CHAPTER XV
THE LETTER OF THE VALOIS.
Madame, I was true servant to thy mother,
And in her favour aye stood thankfullie,
And though that I to serve be not so able
As I was wont, because I may not see—
Yet that I hear thy people with high voice
And joyful hearts cry continuallie—
Viva! Marie, tre noble Reyne d'Ecosse!
SIR RICHARD MAITLAND.
For seven consecutive days our hero traversed the streets of his native capital, poking his nose under the velvet hood of every lady whose figure or air resembled in any way those of his fair innmorata; and in these seven days he ran at least an average of eight-and-twenty risks of being run through the body for his impudence; but his handsome face, his suave apologies and brave apparel, obtained him readily the pardon of those he followed, jostled, or accosted. One evening he was just about to leave the city by the gloomy arch of the Pleasance Porte, above which grinned the skulls of those who had abetted the Master of Forbes in his wicked attempt upon the life of James V., when the booming of Mons Meg and of forty other great culverins from the castle-wall made the windows of the city shake; while the clanging bells in every church, monastery, and convent, gave out a merry peal.
He asked one who passed him, "What caused these signs of honour and acclaim?"
"The return of the Queen-Mother from Falkland," replied this person, a burgher, who was hastening from his booth, clad in his steel bonnet and jazarine jacket, with an arquebuse on his shoulder.
"The Queen-Mother!"
He paused, and, with an emotion of alarm; he remembered his dispatches from Henry of Valois to Mary of Lorraine and the Regent Arran, and resolved on the morrow to atone for his delay. As the armed citizen left him and mingled with the gathering crowd, the tone of his voice, and something in his air, brought to Fawside's memory that man of the stout arm and long axe who had so suddenly befriended him on that night, the desperate events of which seemed likely to influence the whole of his future career. Here was a key, perhaps, to the name and dwelling of his unknown beauty; but the chance was scarcely thought of ere it was gone!—already the armed stranger was lost amid the crowd that hurried up the adjacent close, to mingle, in the High Street, with the masses who greeted Mary of Lorraine with shouts of applause. She entered in the dusk, surrounded by torch-bearers and guarded by a body of mounted spearmen, led by Errol, the lord high constable of Scotland, a peer who was secretly in league with England against her.

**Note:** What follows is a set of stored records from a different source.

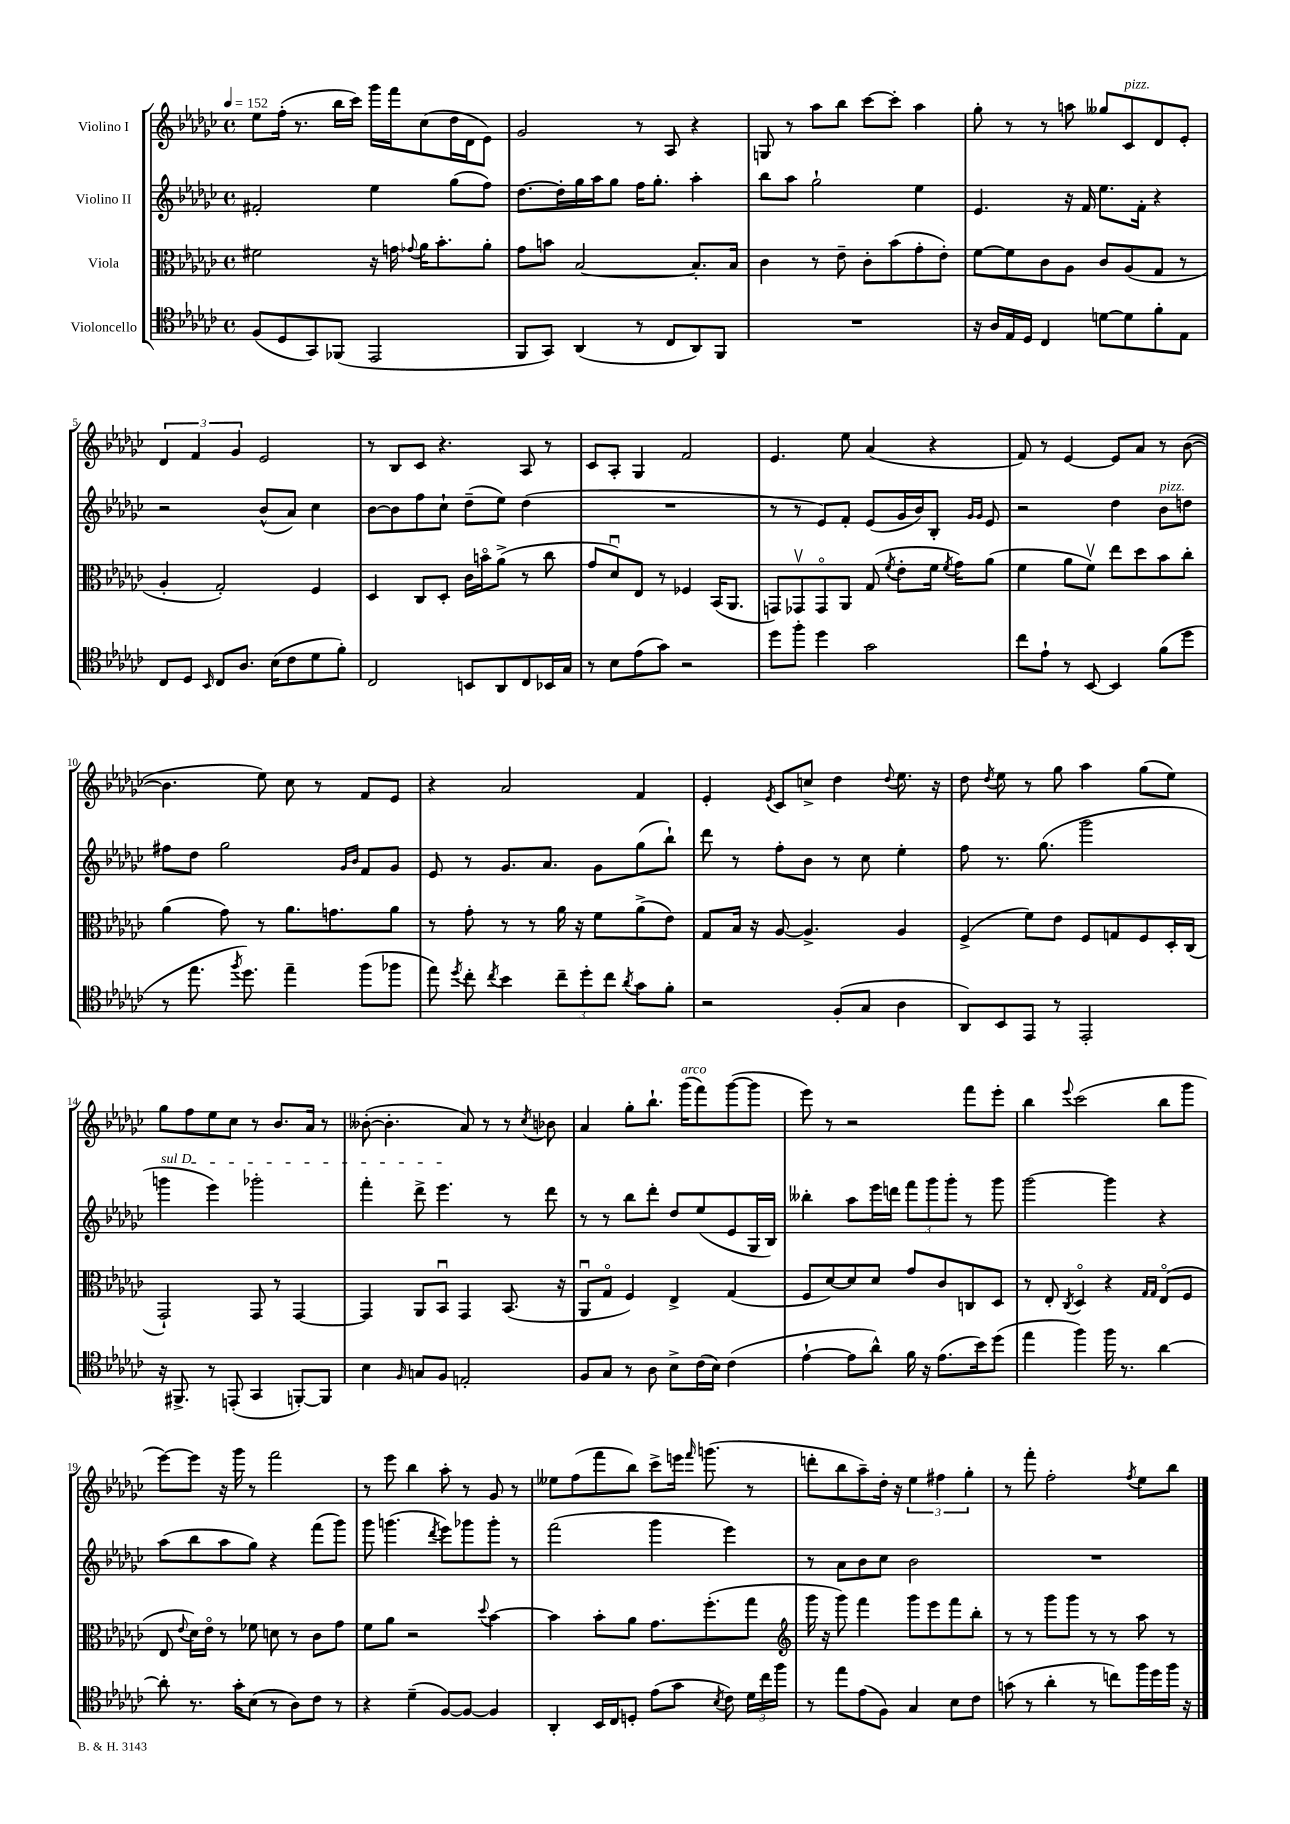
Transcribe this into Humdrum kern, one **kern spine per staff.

**kern	**kern	**kern	**kern
*part4	*part3	*part2	*part1
*staff4	*staff3	*staff2	*staff1
*I"Violoncello	*I"Viola	*I"Violino II	*I"Violino I
*clefC4	*clefC3	*clefG2	*clefG2
*k[b-e-a-d-g-c-]	*k[b-e-a-d-g-c-]	*k[b-e-a-d-g-c-]	*k[b-e-a-d-g-c-]
*M4/4	*M4/4	*M4/4	*M4/4
*met(c)	*met(c)	*met(c)	*met(c)
*MM152	*MM152	*MM152	*MM152
=1	=1	=1	=1
(8F/L	2f#X\	2f#X'/	8ee-\L
8D-/	.	.	(16ff'\Jk
.	.	.	8.r
8GG-/)	.	.	.
(8FF-X/J	.	.	16bb-\LL
.	.	.	16ccc-\JJ)
2EE-/	16r	4ee-\	16ggg-\LL
.	16gn\	.	16fff\J
.	8qqg-X/	.	.
.	16a-\KL	.	(8cc-\
.	8.b-'\	.	.
.	.	(8gg-\L	16dd-\L
.	.	.	16d-\J
.	8a-'\J	8ff\J)	8e-\J)
=2	=2	=2	=2
8FF/L	8g-\L	[8.dd-\L	2g-/
8GG-/J)	8bn\J	.	.
.	.	16dd-'\L]	.
(4AA-/	[2B-/	16gg-\	.
.	.	16aa-\J	.
.	.	8gg-\J	.
8r	.	16ff\KL	8r
.	.	8.gg-'\J	.
8C-/L	.	.	8A-/
8AA-/)	8.B-'/L]	4aa-'\	4r
8FF/J	.	.	.
.	16B-/Jk	.	.
=3	=3	=3	=3
1r	4c-\	8bb-\L	8Gn/
.	.	8aa-\J	8r
.	8r	2gg-`\	8aa-\L
.	8e-~\	.	8bb-\J
.	8c-'\L	.	[8ccc-\L
.	(8b-\	.	8ccc-'\J]
.	8g-'\	4ee-\	4aa-\
.	8e-'\J)	.	.
=4	=4	=4	=4
16r	[8f\L	4.e-/	8gg-'\
16A-/LL	.	.	.
16E-/	8f\]	.	8r
16D-/JJ	.	.	.
4C-/	8c-\	.	8r
.	8A-\J	16r	8aan\
.	.	16f/	.
[8dn\L	8c-/L	8.ee-\L	8gg--X/L
!	!	!	!LO:TX:a:i:t=pizz.
8d\]	(8A-/	.	8c-/
.	.	16f'\Jk	.
8f'\	8G-/J	4r	8d-/
8E-\J	8r	.	8e-'/J
!!LO:LB:g=z
=5	=5	=5	=5
8C-/L	4A-'/	2r	6d-/
8D-/J	.	.	.
.	.	.	6f/
16qqBB-/	.	.	.
8C-/L	2G-'/)	.	.
.	.	.	6g-/
8.A-/J	.	.	.
.	.	(8b-^^/L	2e-/
(16B-\KL	.	.	.
8c-\	.	8a-/J)	.
8d-\	4F/	4cc-\	.
8f'\J)	.	.	.
=6	=6	=6	=6
2C-/	4D-/	[8b-\L	8r
.	.	8b-\]	8B-/L
.	8C-/L	8ff\	8c-/J
.	8D-'/J	8cc-`\J	4.r
8BBn/L	16c-\LL	(8dd-~\L	.
.	16bn\J	.	.
8AA-/	(8a-^\J	8ee-\J)	.
8C-/	8r	(4dd-\	8A-/
16BB-X/L	8cc-\	.	8r
16G-/JJ	.	.	.
=7	=7	=7	=7
8r	8g-/L	1r	8c-/L
8B-\L	8d-u/)	.	8A-'/J
(8e-\	8E-/J	.	4G-/
8g-\J)	8r	.	.
2r	4F-X/	.	2f/
.	(16BB-/KL	.	.
.	8.AA-/J	.	.
=8	=8	=8	=8
8dd-\L	8GGn/L)	8r	4.e-/
8ff'\J	8GG-Xv/	8r	.
4dd-\	8GG-/	8e-/L)	.
.	8AA-/J	8f'/J	8ee-\
2g-\	(8G-/	(8e-/L	(4a-/
.	8qf/	.	.
.	8e-'\L	16g-/L	.
.	.	16b-/J)	.
.	16f\Jk	8B-'/J	4r
.	8qf/	.	.
.	16g-\KL)	.	.
.	.	16qqg-/LL	.
.	.	16qqg-/JJ	.
.	(8a-\J	8e-/	.
=9	=9	=9	=9
8cc-\L	4f\	2r	8f/)
8e-`\J	.	.	8r
8r	8a-\L	.	[4e-/
[8BB-/	8fv\J)	.	.
4BB-/]	8ee-\L	4dd-\	8e-/L]
.	8dd-\	.	8a-/J
!	!	!LO:TX:a:i:t=pizz.	!
(8f\L	8b-\	8b-\L	8r
8dd-\J	8cc-'\J	8ddn\J	([8b-\
!!LO:LB:g=z
=10	=10	=10	=10
8r	(4a-\	8ff#X\L	4.b-\]
8.ee-\	.	8dd-\J	.
.	8g-\)	2gg-\	.
8qff/	.	.	.
8.dd-\)	.	.	.
.	8r	.	8ee-\)
4ee-~\	8.a-\L	.	8cc-\
.	.	.	8r
.	8.gn\	.	.
.	.	16qqg-/LL	.
.	.	16qqb-/JJ	.
(8ff\L	.	8f/L	8f/L
8ff-X\J	8a-\J	8g-/J	8e-/J
=11	=11	=11	=11
8ee-\)	8r	8e-/	4r
8qdd-/	.	.	.
8cc-'\	8g-'\	8r	.
8qcc-/	.	.	.
4b-\	8r	8.g-/L	2a-/
.	8r	.	.
.	.	8.a-/J	.
12cc-~\L	16a-\	.	.
.	16r	.	.
12dd-'\	.	.	.
.	8f\L	8g-\L	.
12cc-\J	.	.	.
8qa-/	.	.	.
8g-\L	(8a-^\	(8gg-\	4f/
8f'\J	8e-\J)	8bb-`\J)	.
=12	=12	=12	=12
2r	8G-/L	8ddd-\	4e-'/
.	16B-/Jk	8r	.
.	16r	.	.
.	.	.	8qe-/
.	[8A-/	8ff'\L	8c-/L
.	4.A-^/]	8b-\J	8ccn^/J
(8F'/L	.	8r	4dd-\
8G-/J	.	8cc-\	.
.	.	.	8qqdd-/
4A-\	4A-/	4ee-'\	8.ee-\
.	.	.	16r
=13	=13	=13	=13
8AA-/L)	(4F^/	8ff\	8dd-\
.	.	.	8qdd-/
8BB-/	.	8.r	8ee-\
8EE-/J	8f\L)	.	8r
.	.	(8.gg-\	.
8r	8e-\J	.	8gg-\
2EE-'/	8F/L	2ggg-\	4aa-\
.	8Gn/	.	.
.	8F/	.	(8gg-\L
.	16D-'/L	.	8ee-\J)
.	(16C-/JJ	.	.
!!LO:LB:g=z
=14	=14	=14	=14
!	!	!LO:TX:a:i:t=sul D	!
16r	2GG-`/)	4gggn\	8gg-\L
8.FF#X^/	.	.	.
.	.	.	8ff\
8r	.	4eee-\)	8ee-\
(8EEn'/	.	.	8cc-\J
4GG-/	8GG-/	2ggg-X'\	8r
.	8r	.	8.b-/L
[8FFn'/L)	[4GG-/	.	.
.	.	.	16a-/Jk
8FF/J]	.	.	8r
=15	=15	=15	=15
4B-\	4GG-/]	4fff'\	([8b--X'\
.	.	.	4.b--'\]
16qqF/	.	.	.
8Gn/L	8AA-/L	8ddd-^\	.
8F/J	8BB-u/J	4.eee-\	.
2En'/	4GG-/	.	8a-/)
.	.	.	8r
.	(8.BB-/	8r	8r
.	.	.	8qcc-/
.	.	8ddd-\	8b-X\
.	16r	.	.
=16	=16	=16	=16
8F/L	8AA-u/L	8r	4a-/
8G-/J	8G-/J	8r	.
8r	4F/)	8bb-\L	8gg-'\L
8A-\	.	8ddd-'\J	8.bb-`\J
8B-^\L	4E-^/	8dd-/L	.
!	!	!	!LO:TX:a:i:t=arco
.	.	.	(16ggg-\KL
(16c-\L	.	(8ee-/	8fff\)
16B-\JJ)	.	.	.
(4c-\	(4G-/	8e-/	([8ggg-\
.	.	16G-/L	8ggg-\J]
.	.	16B-/JJ)	.
=17	=17	=17	=17
[4e-`\	8F/L	4bb--X'\	8eee-\)
.	[8d-/)	.	8r
8e-\L]	8d-/]	8aa-\L	2r
8a-^^\J)	8d-/J	16eee-\L	.
.	.	16dddn\JJ	.
16f\	8g-/L	12fff\L	.
16r	.	.	.
.	.	12ggg-\	.
(8.e-\L	8c-/	.	.
.	.	12ggg-'\J	.
.	8Cn/	8r	8fff\L
16b-\k)	.	.	.
(8dd-\J	8D-/J	8ggg-\	8eee-'\J
=18	=18	=18	=18
4ee-\	8r	[2ggg-\	4bb-\
.	8E-'/	.	.
.	8qC-/	.	8qqeee-/
4ff\)	4D-/	.	(2ccc-\
16ff\	4r	4ggg-\]	.
8.r	.	.	.
.	16qqG-/LL	.	.
.	16qqG-/JJ	.	.
[4a-\	(8E-/L	4r	8bb-\L
.	8F/J	.	8ggg-\J
!!LO:LB:g=z
=19	=19	=19	=19
8a-'\]	8E-/	(8aa-\L	[8eee-\L)
.	8qqe-/	.	.
8.r	16d-\LL)	8bb-\	8eee-\J]
.	16e-\JJ	.	.
.	8r	8aa-\	16r
16g-'\KL	.	.	16ggg-\
(8B-\J	8f-X\	8gg-\J)	8r
8r	8dn\	4r	2fff\
8A-\L)	8r	.	.
8c-\J	8c-\L	(8fff\L	.
8r	8g-\J	8ggg-\J)	.
=20	=20	=20	=20
4r	8f\L	8ggg-\	8r
.	8a-\J	(4.gggn\	8eee-\
(4d-~\	2r	.	4bb-\
.	.	8qddd-/	.
[8F/L)	.	8eee-\L)	8aa-'\
8F/J_	.	8ggg-X\	8r
.	8qqdd-/	.	.
4F/]	[4b-\	8ggg-'\J	8g-/
.	.	8r	8r
=21	=21	=21	=21
4AA-'/	4b-\]	(2fff\	8ee--X\L
.	.	.	(8ff\
16BB-/LL	8b-'\L	.	8fff\
16C-/J	.	.	.
8Dn'/J	8a-\J	.	8bb-\J)
(8e-\L	8.g-\L	4ggg-\	8ccc-^\L
8g-\J	.	.	16eeen\Jk
.	.	.	16qqfff/
.	(8.ff'\	.	(8.gggn\
8qB-/	.	.	.
8c-\)	.	4eee-\)	.
24d-\LL	8gg-\J	.	8r
24cc-\	.	.	.
24ff\JJ	.	.	.
=22	=22	=22	=22
*	*clefG2	*	*
8r	16ggg-\	8r	8dddn'\L
.	16r	.	.
8ee-\L	8ggg-\)	8a-\L	8bb-\
(8e-\	4fff\	8b-\	8aa-~\)
8F\J)	.	8cc-\J	16dd-'\Jk
.	.	.	16r
4G-/	8ggg-\L	2b-\	6ee-\
.	8eee-\	.	.
.	.	.	6ff#X\
8B-\L	8fff\	.	.
.	.	.	6gg-'\
8c-\J	8bb-'\J	.	.
=23	=23	=23	=23
(8gn\	8r	1r	8r
8r	8r	.	8fff'\
4a-'\	8ggg-\L	.	2ff'\
.	8ggg-\J	.	.
8r	8r	.	.
8ccn\L)	8r	.	.
.	.	.	8qff/
16ff\L	8aa-\	.	8ee-\L
16dd-\	.	.	.
16ff\JJ	8r	.	8bb-\J
16r	.	.	.
==	==	==	==
*-	*-	*-	*-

She was preceded by a long train of merchants, wearing fine black gowns of camlet, lined with silk and trimmed with velvet, according to the rule for all above ten pounds of stent; by the provost in armour, and the city officers and piper wearing doublets of Rouen canvas, and black hats with white strings, and all armed with swords, daggers, and partizans.
Arrived in the city on the morrow, Fawside rode at once to the residence of the Queen-Mother. He was well mounted, carefully accoutred, and armed to the teeth; for in those days no man knew what manner of men or adventures he might meet if he ventured a rood from his own gate.
His armour was a light suit of that species of puffed or ribbed mail which was designed as an imitation of the slashed dresses of the age. On his head was one of those steel caps known as a coursing-hat, adorned by a white feather. The mail was as bright as the hands of the first finisher in Paris (M. Fourbisser, Rue St. Jacques, armourer to the Garde du Corps Ecossais) could render it; and the cuirass was inlaid in gold, with a representation of the Crucifixion, as a charm against danger—a style introduced by Benvenuto Cellini, and named damasquinée; and Dame Alison, who, with a deep and deadly interest in her louring but affectionate eyes, had watched her son equipping himself and loading his petronels, sighed with anger that it was only for the city he was departing again.
"Edinburgh," she muttered; "ever and always Edinburgh! What demon lures thee there? Is it but to prance along the causeway, or flaunt before the saucy kimmers at the Butter Tron and Cramers-wives, thou goest with all this useless iron about thee?"